Ada emak-emak yang berjasa mengadakan kegiatan ini, yakni Ketua RT 001 RW 008 bernama Neng Herti (49). Ibu berkerudung ini memang berniat menjaga nuansa kerukunan Islam-Kristen di Kampung ini.

"Jadi sedini mungkin kami turunkan warisan ini ke anak-anak, secara bersama-sama gitu," kata Neng kepada detikcom di rumahnya, Rabu (23/1/2019).
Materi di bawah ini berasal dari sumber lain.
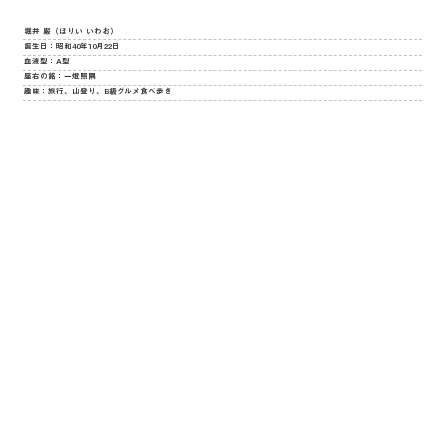
堀井 巌（ほりい いわお）
誕生日：昭和40年10月22日
血液型：A型
座右の銘：一燈照隅
趣味：旅行、山登り、B級グルメ食べ歩き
Di Sabtu Ceria, sekitar 30 anak lintas agama bermain sambil belajar. Usia mereka bervariasi, bahkan ada yang sudah menginjak bangku SMP masih suka tetap datang ke Sabtu Ceria. Sejak dini, mereka dibiasakan tak canggung berada di lingkungan tempat ibadah yang berbeda. 

"Biasanya di aula Musala. Apabila aula Musala dipakai, kami pindah ke aula Gereja," kata Neng.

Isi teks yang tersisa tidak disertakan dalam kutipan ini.